TASK GOAL - Nothing but the pictures should go missing; return all the entries below exactly.

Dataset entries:

•••

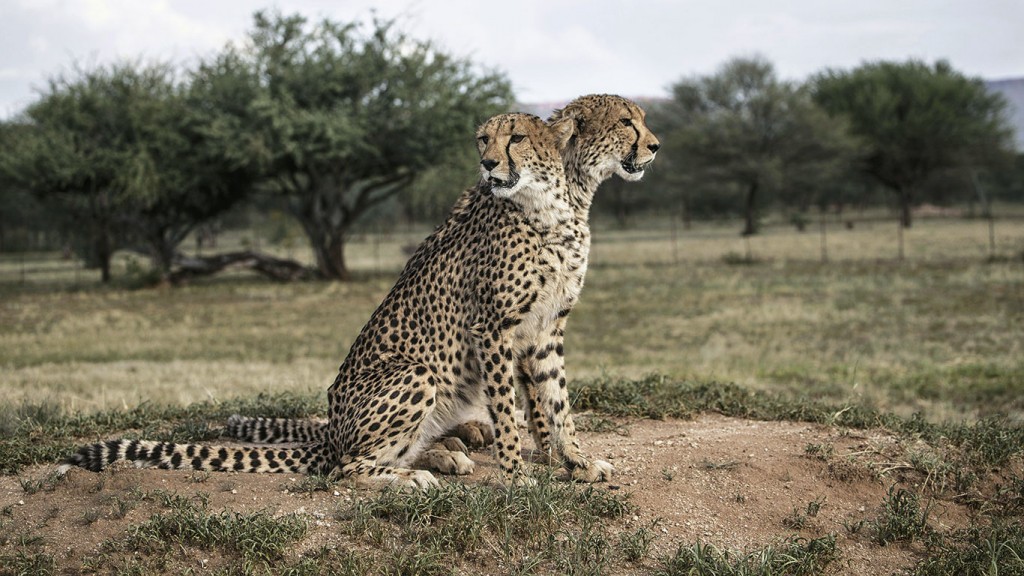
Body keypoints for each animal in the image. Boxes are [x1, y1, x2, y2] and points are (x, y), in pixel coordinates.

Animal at [59, 113, 602, 487]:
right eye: (482, 140)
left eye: (516, 138)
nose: (487, 164)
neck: (549, 211)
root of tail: (333, 428)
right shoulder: (491, 328)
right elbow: (509, 411)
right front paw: (517, 474)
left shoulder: (545, 328)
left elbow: (558, 401)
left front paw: (577, 461)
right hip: (416, 373)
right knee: (346, 467)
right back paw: (414, 476)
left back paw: (443, 455)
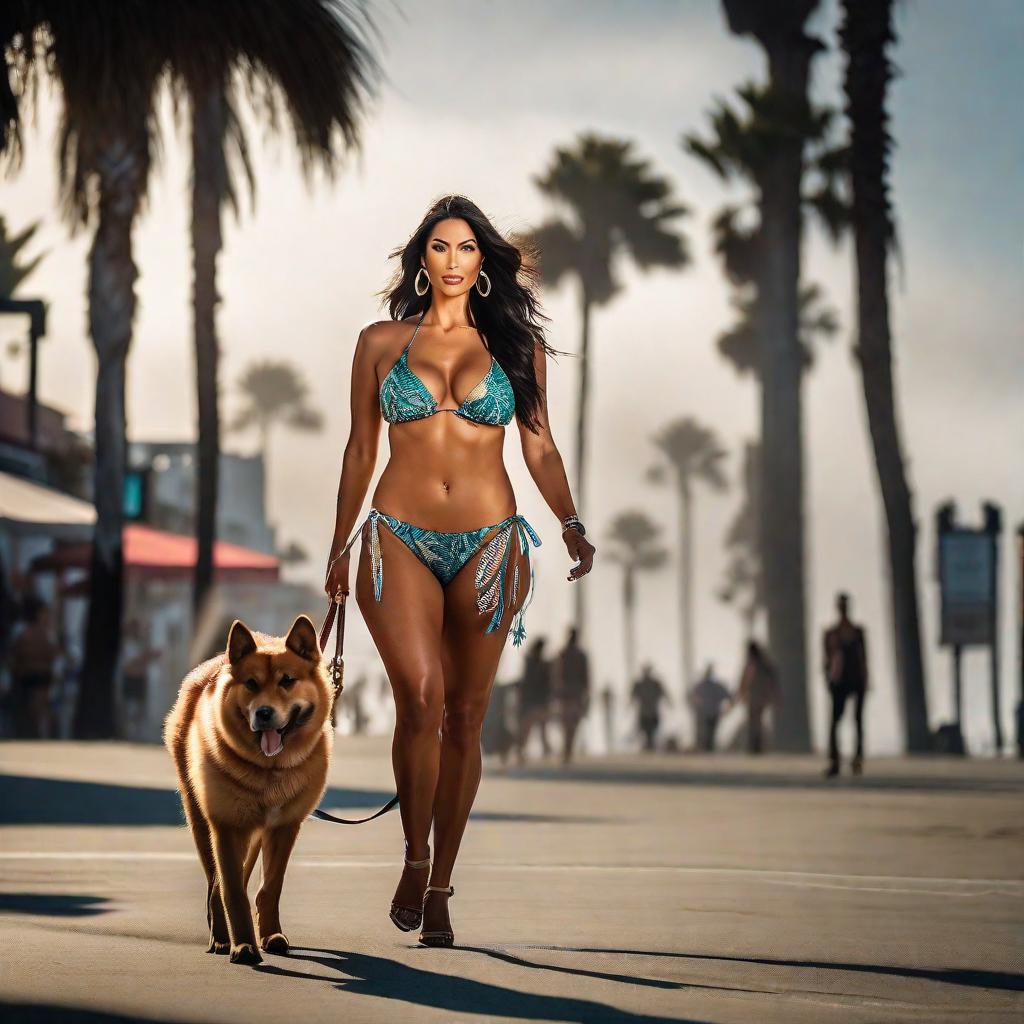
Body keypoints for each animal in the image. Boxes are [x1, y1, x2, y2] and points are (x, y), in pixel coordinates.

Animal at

•••

RESULT FOR THIS TASK -
Body keypoints for each animal in the image. Boxes are [x1, y1, x2, y2] and points are (x, y), in pixel coordinates.

Animal at [59, 113, 602, 487]:
right eye: (482, 140)
left eye: (516, 138)
nose: (487, 164)
neck: (549, 211)
root of tail: (333, 428)
right shoulder: (491, 328)
right elbow: (509, 411)
right front paw: (517, 474)
left shoulder: (545, 328)
left elbow: (558, 401)
left front paw: (577, 461)
right hip: (416, 373)
right knee: (346, 467)
right back paw: (414, 476)
left back paw: (443, 455)
Body keypoints for each animal in the image. Boxes are [x1, y1, x2, y2] and points are (x, y), in pixel coordinates.

Animal at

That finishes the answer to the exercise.